We added a new report called the “Fleet Utilization Report” last week.
This allows you to view the following for up to a month for your fleet:
- Miles
- Hours driven
- Trips
- Days of use
Now you can easily see in seconds (or less than a second, realistically):
- Which vehicles are being over-used
- Which vehicles are being under-used
- How many miles/Trips/Hours/Days of use per month
Here is how you run it under Reports->Activity->Fleet Use:
Here is what the summary looks like (without the “daily” option checked):
If you want to see a “matrix” of vehicle utilization by day, you can click the “daily” box, and see 4 distinct matrices — one for each of the 4 categories of utilization, and columns for each day chosen:
It is important to note that we have run this report for fleets of 1000 vehicles for an entire month, in less than 30 seconds.
Most competitors’ reports time out and fail when you try to run this much data at once. This is around 2.5 million miles worth of data for 1000 trucks for a month, in around 25 seconds, which amounts to 100,000 miles per second which we can process for you and your company.
And this report is just one of the 35 or so we offer.
Enjoy!
Thanks,
Rob.




September 5th, 2010 7:31 pm
This is one of the most powerful and most overlooked reasons to consider a competent GPS tracking system for a fleet. It is amazing at times how many fleets, even relatively small ones have vehicles that don’t really get used often enough to justify their existence. Vehicles “eat” even while they are sitting in the parking lot.
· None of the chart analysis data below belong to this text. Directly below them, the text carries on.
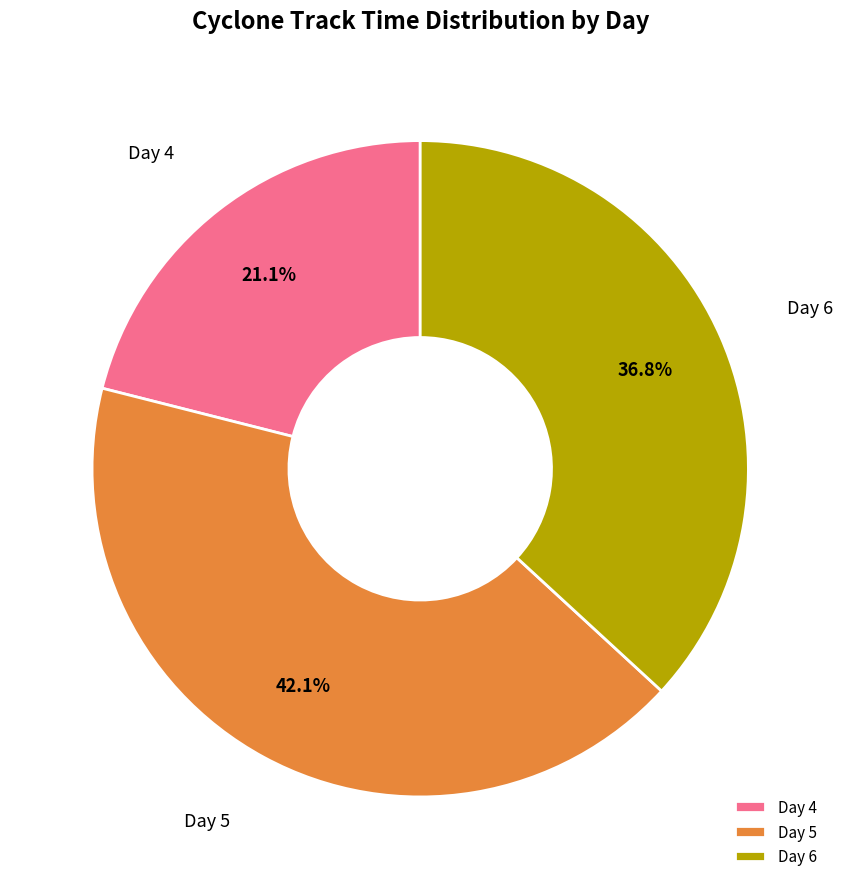

Combined, what portion of the pie is Day 6 and Day 5?

78.9%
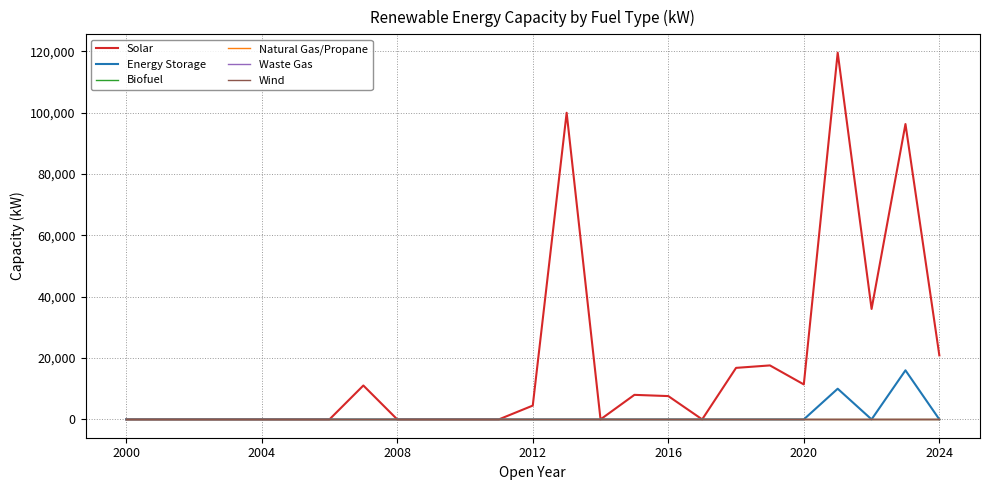

Is this an area chart (filled region under the line)?

No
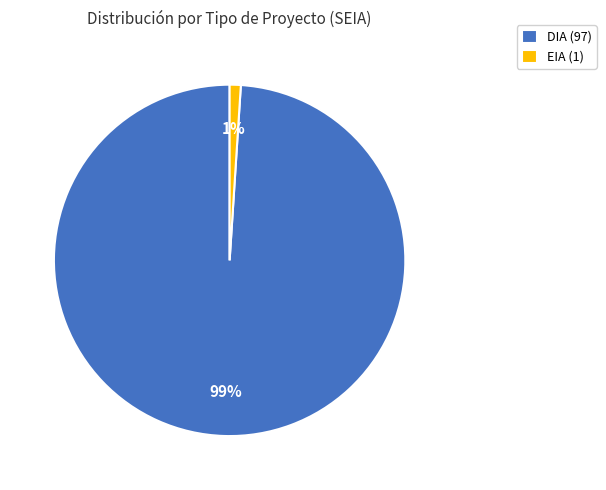

Is there a majority slice in this chart?

Yes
A real potential here is school bus fleets. When I was pounding the pavement selling systems I found many bus managers who always answered sales offers with, “sounds good, but of course we have no money”.
Ones who did avail of GPS tracking and put it to use (not always the same thing, sadly) often found that they could eliminate several extra buses that were being held in reserve (but never used), more than paying for the costs of the GPS system.
There’s a lot more to business vehicle costs than just trying to save a few tenths of a MPG.